Ночевали в деревне, Северин выпил кипяток с медом, спать отказался, сидел всю ночь у стола. Старостиха тыкала мужа в бок и шипела на ухо: «Ведь все свечи пожжет ирод нерусский. Это ведь освященные в Сретенье свечи, «громницы», оберег на весь год. Дом от пожара и бед, посевы — от града, а нас, — от сглаза и болезней.

— Никшни, он княжий человек, знацит так надо.

Старостиха с досады спихнула мужа с печи. Тому пришлось лезть на палати к детям. Правда зарок себе дал, как только вои съедут со двора, проучит бабу вожжами.

Свеча догорела, и Северин вышел на двор. Там бушевала метель.
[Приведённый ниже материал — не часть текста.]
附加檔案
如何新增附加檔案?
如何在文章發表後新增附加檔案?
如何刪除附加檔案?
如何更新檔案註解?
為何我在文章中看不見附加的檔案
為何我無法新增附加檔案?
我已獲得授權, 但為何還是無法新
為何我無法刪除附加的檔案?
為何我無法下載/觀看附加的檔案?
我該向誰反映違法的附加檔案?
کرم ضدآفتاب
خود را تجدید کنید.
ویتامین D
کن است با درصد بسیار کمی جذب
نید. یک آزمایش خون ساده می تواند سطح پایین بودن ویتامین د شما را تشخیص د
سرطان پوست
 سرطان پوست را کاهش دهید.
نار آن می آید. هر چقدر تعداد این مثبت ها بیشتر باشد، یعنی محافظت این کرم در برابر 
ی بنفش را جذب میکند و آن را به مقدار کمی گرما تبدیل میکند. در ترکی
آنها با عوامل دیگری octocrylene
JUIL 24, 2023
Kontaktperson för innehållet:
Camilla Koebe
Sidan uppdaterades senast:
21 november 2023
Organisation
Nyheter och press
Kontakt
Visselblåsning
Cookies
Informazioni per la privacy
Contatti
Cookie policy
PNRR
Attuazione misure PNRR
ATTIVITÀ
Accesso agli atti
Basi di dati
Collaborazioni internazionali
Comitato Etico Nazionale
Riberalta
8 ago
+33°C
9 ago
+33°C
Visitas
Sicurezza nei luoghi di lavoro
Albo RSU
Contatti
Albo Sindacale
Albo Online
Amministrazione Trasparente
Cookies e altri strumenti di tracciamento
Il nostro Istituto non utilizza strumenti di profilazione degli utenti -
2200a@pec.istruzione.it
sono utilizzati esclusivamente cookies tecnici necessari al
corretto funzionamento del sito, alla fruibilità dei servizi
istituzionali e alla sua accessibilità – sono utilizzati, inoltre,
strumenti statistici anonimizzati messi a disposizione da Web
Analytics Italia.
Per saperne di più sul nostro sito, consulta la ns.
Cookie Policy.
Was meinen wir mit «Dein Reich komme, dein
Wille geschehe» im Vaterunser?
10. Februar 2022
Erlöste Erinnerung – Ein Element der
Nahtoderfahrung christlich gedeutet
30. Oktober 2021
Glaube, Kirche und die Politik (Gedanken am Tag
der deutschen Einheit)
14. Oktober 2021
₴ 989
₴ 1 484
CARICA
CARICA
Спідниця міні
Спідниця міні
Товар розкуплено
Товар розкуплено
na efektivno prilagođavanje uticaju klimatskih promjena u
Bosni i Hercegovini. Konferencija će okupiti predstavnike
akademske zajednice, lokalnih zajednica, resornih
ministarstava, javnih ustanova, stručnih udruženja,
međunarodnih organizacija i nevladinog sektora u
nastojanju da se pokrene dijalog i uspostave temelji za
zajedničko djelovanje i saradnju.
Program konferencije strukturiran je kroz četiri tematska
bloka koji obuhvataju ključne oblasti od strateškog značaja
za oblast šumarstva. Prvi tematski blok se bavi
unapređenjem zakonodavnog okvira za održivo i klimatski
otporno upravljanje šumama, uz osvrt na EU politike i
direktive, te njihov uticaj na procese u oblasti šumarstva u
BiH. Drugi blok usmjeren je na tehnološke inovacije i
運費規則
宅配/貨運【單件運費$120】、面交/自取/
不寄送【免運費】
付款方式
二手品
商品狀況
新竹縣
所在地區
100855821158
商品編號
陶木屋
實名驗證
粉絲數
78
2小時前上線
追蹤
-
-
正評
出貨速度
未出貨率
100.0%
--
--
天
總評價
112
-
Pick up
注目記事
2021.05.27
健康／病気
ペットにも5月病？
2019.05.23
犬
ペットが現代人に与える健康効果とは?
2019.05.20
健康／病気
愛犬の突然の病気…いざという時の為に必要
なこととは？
Ветер иногда разгонял темные тучи, и когда проглядывала луна, в ее серебристом свете, глаза варяга мерцали загадочным отблеском.

— Манька, Манька, — смеялся на полатях младший из старостиных погодков. — А вдруг он оборотень, сцас как обернется в волка и утащит тебя в лес.

Младшие с ужасом замирали, а Манька, дородная девица, перестарок, фыркала.

— Да, хоть бы с волком, все едино, от вас подальше.

— И не забоишься? — спросила младшая сестренка.

— Вот еще, мне вот на святоцные гадания, вепрь по гузну щетиной терся.

Конечно, хитрая девка, умолчала, что это пастух обрядился в козлиную шкуру, и щупал ее голый зад

— Да спите уже, неугомонные, — осадила их мать и скоро все уснули. Северин, вернулся в избу. В ней стоял тяжелый дух: дегтя, кислой капусты и чеснока. Вынул из печи чугунок с остатками снеди, и, поев, уснул прямо за столом, положив голову на руки.

Конечно, искать кого-то в лесу после такого снегопада бесполезно. Буран все следы замел, сани староста не дал, мол, всего двое, и одни в починке.

Вернулись в город несолоно хлебавши.

Глава 16. Возмездие

По боярину и боярыне тризну справили, похоронили. Гордею Симеоновичу младенца спасенного и кормилицу Василисину привезли.

Северин отправился посоветоваться к тысяцкому. Рассказал о Василисе и татях.

— Да, дела, — Ярец на куске бересты нарисовал острог, в котором, скорее всего скрывались разбойники.

— Тебе может, уже и не надо, а Северьян Сигурдович? Мы как-нибудь сами, клич кинем, прибыток посулим. Да и боярин Сударов, брат убиенного, обещал, что гривнами не обидит.

В тереме тысяцкого царили уют и чистота. Северин даже иногда представлял, как они с Василисой заживут в таком вот доме, где детский смех, и любовь.

От мечты, ничего не осталось, только месть. Змеей свернулась внутри, и исподтишка жалила сердце, ядом отравляла душу.

Ярец не обманул. Собрали около тридцати мужиков, пять саней, кто конными, а еще двое из дружины князя, те самые варяги, уцелевшие в бурю. Парни уже обзавелись семьями, жили у русских жен, и всем были довольны. Северин не ходил к ним в гости, он не хотел ворошить прошлое, слишком много горьких воспоминаний с этим связано.